Cloud Computing Giants Add to Open Source Credentials With Kubernetes

A modest and geeky announcement by Google and a couple other big tech names on Thursday may be the summer’s biggest development in a continuing fight over the future of huge global computing.

Microsoft, IBM and Red Hat, along with others, are joining Google in creating open source software to manage computing workloads across thousands of computer servers. Amazon Web Services, by far the largest cloud computing company, was notably absent from the announcement.

Called Kubernetes, the software project draws on a former Google top secret: how the search giant efficiently built and deployed powerful applications like search, mail and maps over its cloud computing system, one of the world’s largest.

What Google kept proprietary it now hopes to sell to thousands of companies around the world as part of renting the public its computing power. So do Microsoft and IBM, with public clouds that chief executives at both companies say are crucial to their futures. Red Hat is a leading provider of services for the Linux computer operating system, which is used extensively in cloud servers.

“Some of the biggest enterprises in the world are throwing their hats into the ring,” said Miles Ward, an executive with Google Cloud Platform, Google’s cloud computing business. “We have built a stupefying amount of software using this.” Soon, he said, the rest of the world will, too.

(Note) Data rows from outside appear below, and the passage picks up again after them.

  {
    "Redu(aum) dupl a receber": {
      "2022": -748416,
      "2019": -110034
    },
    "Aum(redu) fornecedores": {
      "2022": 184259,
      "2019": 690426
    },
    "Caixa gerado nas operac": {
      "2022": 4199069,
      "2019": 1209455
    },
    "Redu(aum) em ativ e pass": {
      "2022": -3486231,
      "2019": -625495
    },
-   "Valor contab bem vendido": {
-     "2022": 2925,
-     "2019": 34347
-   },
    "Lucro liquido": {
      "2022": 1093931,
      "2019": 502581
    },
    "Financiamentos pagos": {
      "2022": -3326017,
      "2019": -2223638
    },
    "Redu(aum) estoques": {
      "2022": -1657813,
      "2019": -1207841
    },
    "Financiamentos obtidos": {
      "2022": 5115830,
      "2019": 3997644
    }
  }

Kubernetes may also prove useful in smaller cloud systems operated by private companies, in particular for deploying applications and bridging private and public clouds. “We are big believers, long term, in public clouds,” Mr. Ward said, “but there is still a couple trillion dollars in gear sitting around doing computing inside companies.”

That such computing infrastructure might be needed by a typical company says a lot about the scale of resources expected to be commonplace once things like big data analysis and managing billions of connected devices become commonplace in corporations.

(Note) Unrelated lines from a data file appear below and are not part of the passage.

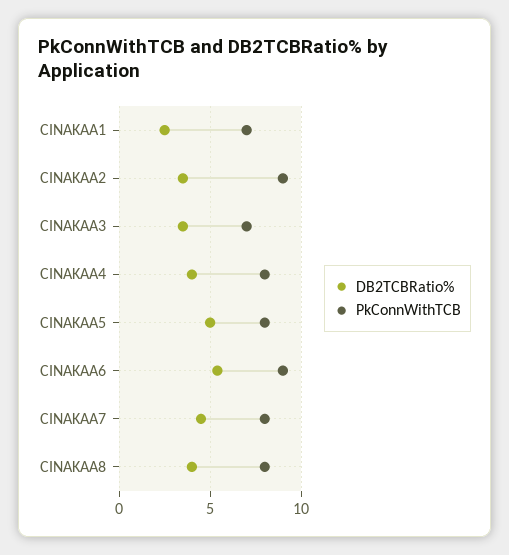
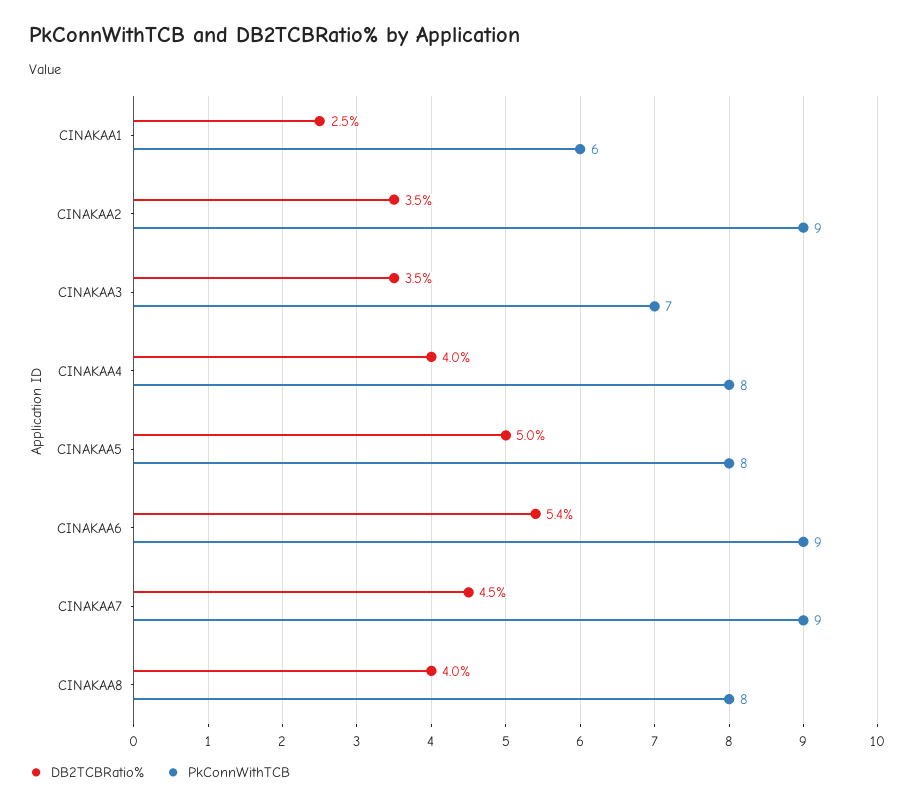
  {
    "DB2TCBRatio%": {
      "CINAKAA1": 2.5,
      "CINAKAA2": 3.5,
      "CINAKAA3": 3.5,
      "CINAKAA4": 4,
      "CINAKAA5": 5,
      "CINAKAA6": 5.4,
      "CINAKAA7": 4.5,
      "CINAKAA8": 4
    },
    "PkConnWithTCB": {
-     "CINAKAA1": 7,
+     "CINAKAA1": 6,
      "CINAKAA2": 9,
      "CINAKAA3": 7,
      "CINAKAA4": 8,
      "CINAKAA5": 8,
      "CINAKAA6": 9,
-     "CINAKAA7": 8,
+     "CINAKAA7": 9,
      "CINAKAA8": 8
    }
  }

That Google and others will donate such things free may say even more about the competitive environment. At almost the same time as the Kubernetes announcement, Amazon Web Services was having a large meeting in New York, marketing its version of cloud computing, which downplays the idea that companies should even have their own data centers. So far, that approach has worked well, but Google, Microsoft and IBM are all pushing variants on a hybrid model.

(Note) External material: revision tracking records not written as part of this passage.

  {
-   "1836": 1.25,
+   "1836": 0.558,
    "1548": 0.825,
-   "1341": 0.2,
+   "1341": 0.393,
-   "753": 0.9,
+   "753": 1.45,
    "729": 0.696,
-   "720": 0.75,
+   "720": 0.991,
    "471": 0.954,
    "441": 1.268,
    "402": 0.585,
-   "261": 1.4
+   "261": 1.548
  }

“Other companies say that everything is going to the public cloud — not in my lifetime,” said Paul Cormier, president of products and technology at Red Hat. “Red Hat and Google see things going in the same direction.”

In an email, an Amazon spokeswoman said that the web service had its own management system for workloads, which automates most functions efficiently. She declined to comment on the competitive environment or whether Amazon’s would follow its competitors into a hybrid business.

There is another way in which the announcement could rock the status quo. Kubernetes manages so-called “containers” inside the cloud, used for running different applications. The idea is to use the computing power in each of a cloud’s processing units, sometimes hundreds of thousands of computing nodes, as efficiently as possible. Google says it runs more than two billion containers a week for its services.

In this sense, containers are an improvement on virtualization, a means of increasing the efficiency of individual servers that remade the computer business a decade ago. Twitter and Airbnb already use an open source container software, called Mesos, to run applications.

That suggests that, in the long run, well-managed containers could also prove a threat to virtualization, a money maker for both Microsoft and VMware, a multibillion-dollar subsidiary of the data storage giant EMC.

“Virtualization no longer makes sense,” said Florian Leibert, co-founder and chief executive of Mesosphere, a container management company that is also working on the Kubernetes project. “This is the way to run computing at a big scale.”

Jason Zander, corporate vice president of Microsoft’s cloud business, said his company expected to keep using virtualization, as well as the bigger types of  systems. “This won’t replace virtual machines,” he said. “There will be a spectrum of solutions.”

In an email, a VMware spokesman said the company thinks its customers are “thinking/wanting to figure out how to utilize containers within their existing VMware context.”